How can this happen? Applications will sometimes allocate memory for future use and will initialize it all to the same value. The application may never actually use the memory as it may be there in anticipation of functionality that is the user never invokes. If multiple running applications are doing this at the same time, redundant copies of memory are in the system.
Memory combining is a technique in which Windows efficiently assesses the content of system RAM during normal activity and locates duplicate content across all system memory. Windows will then free up duplicates and keep a single copy. If the application tries to write to the memory in future, Windows will give it a private copy. All of this happens under the covers in the memory manager, with no impact on applications. This approach can liberate 10s to 100s of MBs of memory (depending on how many applications are running concurrently).
Service changes and reductions
OS services configured to run all the time are a significant source of ambient memory use. When assessing the set of OS services during Windows 8 planning, we decided to remove a number of them (13), move a different set of services to “manual” start, and also made some of the “always running” services move to a “start on demand” model. This is where a “trigger” in the OS (like device arrival or the availability of a network address) causes the following to occur:
The service starts.
The service does its thing (whatever that happens to be).

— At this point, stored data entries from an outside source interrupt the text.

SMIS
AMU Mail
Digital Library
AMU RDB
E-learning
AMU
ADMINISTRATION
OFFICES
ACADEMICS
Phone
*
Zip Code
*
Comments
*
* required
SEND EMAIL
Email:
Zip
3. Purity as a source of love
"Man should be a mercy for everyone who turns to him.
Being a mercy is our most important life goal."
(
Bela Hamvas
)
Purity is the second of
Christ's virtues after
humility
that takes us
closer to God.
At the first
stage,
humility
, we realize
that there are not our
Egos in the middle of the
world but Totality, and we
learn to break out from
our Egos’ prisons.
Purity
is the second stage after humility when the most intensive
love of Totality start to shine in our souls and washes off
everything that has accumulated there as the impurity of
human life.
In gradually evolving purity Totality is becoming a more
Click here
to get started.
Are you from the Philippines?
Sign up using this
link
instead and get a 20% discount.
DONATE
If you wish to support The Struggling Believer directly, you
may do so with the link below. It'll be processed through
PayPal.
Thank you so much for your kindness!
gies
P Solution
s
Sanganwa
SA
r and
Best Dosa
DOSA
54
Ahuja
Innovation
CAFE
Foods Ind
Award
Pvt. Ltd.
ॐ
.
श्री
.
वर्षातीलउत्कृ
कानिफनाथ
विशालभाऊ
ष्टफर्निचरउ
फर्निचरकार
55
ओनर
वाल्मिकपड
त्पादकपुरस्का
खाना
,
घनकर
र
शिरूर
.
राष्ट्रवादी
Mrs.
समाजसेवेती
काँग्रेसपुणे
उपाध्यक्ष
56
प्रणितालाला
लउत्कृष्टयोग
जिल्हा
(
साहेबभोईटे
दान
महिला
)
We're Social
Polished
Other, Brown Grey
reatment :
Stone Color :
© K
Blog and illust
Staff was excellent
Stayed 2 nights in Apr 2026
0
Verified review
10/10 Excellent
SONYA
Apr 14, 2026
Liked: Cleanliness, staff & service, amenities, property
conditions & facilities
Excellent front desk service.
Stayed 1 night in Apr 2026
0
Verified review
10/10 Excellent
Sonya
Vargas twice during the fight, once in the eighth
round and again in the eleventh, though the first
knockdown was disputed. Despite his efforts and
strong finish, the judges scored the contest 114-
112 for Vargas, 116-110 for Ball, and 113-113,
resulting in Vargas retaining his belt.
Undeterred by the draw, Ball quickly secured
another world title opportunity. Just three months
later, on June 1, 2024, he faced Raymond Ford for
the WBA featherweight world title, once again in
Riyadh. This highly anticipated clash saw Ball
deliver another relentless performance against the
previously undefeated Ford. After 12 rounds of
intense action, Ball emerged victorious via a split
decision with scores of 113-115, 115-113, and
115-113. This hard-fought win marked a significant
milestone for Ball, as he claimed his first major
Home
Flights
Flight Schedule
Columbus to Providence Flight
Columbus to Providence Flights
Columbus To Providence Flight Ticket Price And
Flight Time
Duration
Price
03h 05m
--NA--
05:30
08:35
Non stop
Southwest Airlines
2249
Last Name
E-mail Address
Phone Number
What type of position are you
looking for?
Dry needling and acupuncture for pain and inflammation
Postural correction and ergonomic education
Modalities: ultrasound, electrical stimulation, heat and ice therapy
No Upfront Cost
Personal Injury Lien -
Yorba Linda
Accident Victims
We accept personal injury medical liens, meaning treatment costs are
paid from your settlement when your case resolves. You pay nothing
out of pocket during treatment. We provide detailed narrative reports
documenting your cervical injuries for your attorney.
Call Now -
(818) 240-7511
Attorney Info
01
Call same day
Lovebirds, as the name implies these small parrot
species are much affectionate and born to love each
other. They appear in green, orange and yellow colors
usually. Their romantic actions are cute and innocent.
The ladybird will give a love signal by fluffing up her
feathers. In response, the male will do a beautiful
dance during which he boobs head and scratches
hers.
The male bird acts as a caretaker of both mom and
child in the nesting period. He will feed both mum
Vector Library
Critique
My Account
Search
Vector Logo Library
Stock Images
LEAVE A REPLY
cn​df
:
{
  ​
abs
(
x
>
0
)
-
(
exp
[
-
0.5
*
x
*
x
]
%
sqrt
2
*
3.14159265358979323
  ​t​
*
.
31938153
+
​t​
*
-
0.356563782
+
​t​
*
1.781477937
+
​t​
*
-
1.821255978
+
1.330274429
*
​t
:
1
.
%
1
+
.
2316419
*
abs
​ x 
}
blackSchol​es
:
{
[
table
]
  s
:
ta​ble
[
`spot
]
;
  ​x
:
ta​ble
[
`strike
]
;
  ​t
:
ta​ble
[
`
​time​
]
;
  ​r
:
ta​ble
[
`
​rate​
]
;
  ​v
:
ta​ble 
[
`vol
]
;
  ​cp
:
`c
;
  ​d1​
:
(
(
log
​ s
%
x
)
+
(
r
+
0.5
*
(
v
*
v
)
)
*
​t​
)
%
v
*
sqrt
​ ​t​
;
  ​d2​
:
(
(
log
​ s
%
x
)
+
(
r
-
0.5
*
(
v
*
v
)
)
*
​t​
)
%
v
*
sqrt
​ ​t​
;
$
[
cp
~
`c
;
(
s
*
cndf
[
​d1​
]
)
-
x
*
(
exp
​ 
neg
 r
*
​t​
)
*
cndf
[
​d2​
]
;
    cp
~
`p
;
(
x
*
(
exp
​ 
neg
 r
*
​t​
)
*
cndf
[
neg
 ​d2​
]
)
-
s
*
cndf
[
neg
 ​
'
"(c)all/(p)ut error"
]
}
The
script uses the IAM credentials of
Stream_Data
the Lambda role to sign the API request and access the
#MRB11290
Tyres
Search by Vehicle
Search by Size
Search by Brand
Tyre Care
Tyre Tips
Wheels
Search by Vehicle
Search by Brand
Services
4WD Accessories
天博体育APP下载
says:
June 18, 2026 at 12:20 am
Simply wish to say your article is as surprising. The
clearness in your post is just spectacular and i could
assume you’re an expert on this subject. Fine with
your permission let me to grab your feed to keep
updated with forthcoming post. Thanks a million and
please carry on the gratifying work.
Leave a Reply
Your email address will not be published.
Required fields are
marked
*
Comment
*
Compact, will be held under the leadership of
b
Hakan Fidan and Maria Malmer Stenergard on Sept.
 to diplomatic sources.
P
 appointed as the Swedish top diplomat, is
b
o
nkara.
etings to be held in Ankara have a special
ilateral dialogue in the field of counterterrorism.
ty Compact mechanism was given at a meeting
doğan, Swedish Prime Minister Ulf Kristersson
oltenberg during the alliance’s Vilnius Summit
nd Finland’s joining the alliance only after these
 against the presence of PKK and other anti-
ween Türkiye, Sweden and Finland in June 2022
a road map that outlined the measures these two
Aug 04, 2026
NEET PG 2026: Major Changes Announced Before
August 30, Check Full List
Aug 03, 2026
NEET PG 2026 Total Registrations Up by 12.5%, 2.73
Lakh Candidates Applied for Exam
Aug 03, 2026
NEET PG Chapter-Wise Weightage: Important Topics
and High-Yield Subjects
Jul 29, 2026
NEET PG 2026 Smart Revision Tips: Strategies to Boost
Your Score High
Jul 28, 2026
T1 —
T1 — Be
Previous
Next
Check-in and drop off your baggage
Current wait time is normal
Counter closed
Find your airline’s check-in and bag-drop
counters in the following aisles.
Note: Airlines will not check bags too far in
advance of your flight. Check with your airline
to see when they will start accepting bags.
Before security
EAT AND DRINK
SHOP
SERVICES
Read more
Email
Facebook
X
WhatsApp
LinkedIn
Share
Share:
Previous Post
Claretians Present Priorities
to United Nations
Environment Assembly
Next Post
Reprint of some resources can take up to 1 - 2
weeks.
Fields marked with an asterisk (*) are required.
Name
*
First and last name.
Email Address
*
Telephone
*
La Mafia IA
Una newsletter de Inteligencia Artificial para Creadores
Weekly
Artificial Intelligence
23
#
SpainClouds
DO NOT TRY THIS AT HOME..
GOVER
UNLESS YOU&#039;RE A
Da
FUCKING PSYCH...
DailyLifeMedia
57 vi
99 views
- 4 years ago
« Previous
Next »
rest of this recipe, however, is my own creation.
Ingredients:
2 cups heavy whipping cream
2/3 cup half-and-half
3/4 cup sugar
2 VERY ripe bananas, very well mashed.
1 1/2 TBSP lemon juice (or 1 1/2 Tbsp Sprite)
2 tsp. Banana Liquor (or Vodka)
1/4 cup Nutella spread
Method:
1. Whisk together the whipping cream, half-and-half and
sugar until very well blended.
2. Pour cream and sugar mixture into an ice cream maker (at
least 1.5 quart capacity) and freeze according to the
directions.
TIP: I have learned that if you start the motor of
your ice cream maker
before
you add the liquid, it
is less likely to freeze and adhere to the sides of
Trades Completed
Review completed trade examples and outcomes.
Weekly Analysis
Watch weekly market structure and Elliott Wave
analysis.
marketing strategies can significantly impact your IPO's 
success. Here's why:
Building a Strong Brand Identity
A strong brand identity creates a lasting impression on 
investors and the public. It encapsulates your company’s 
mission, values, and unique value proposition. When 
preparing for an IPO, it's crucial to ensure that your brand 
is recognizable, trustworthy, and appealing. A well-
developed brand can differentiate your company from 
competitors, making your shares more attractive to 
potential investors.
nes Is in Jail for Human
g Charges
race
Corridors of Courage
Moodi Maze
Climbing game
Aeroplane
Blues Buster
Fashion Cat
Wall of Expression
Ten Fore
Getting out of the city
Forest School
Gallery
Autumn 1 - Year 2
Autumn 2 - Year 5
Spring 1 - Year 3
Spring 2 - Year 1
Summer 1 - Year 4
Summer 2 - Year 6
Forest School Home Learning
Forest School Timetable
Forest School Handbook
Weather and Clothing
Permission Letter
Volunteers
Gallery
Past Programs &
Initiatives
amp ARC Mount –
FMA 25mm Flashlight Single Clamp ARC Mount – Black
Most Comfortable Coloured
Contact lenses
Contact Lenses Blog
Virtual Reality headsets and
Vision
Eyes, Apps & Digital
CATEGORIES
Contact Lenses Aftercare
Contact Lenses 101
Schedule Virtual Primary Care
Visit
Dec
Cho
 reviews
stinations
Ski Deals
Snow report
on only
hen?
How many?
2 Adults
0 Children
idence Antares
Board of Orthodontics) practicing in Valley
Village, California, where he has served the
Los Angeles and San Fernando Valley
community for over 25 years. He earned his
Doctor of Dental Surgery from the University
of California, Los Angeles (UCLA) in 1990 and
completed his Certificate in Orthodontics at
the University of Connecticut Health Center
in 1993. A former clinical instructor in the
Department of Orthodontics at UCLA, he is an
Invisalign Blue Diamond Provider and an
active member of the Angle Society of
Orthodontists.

It hangs around for a while to make sure there isn’t anything else to do, and
The service goes away.
You’ll notice that Plug and Play, Windows Update, and the the user mode driver framework service are all trigger-started in Windows 8, in contrast to Windows 7, where these services were always running.
Of course we have added a ton of new functionality (and new code) to Windows 8. Some of this new functionality is packaged in the form of new services. Of these new services, two are auto-started; all others are manual or trigger-started.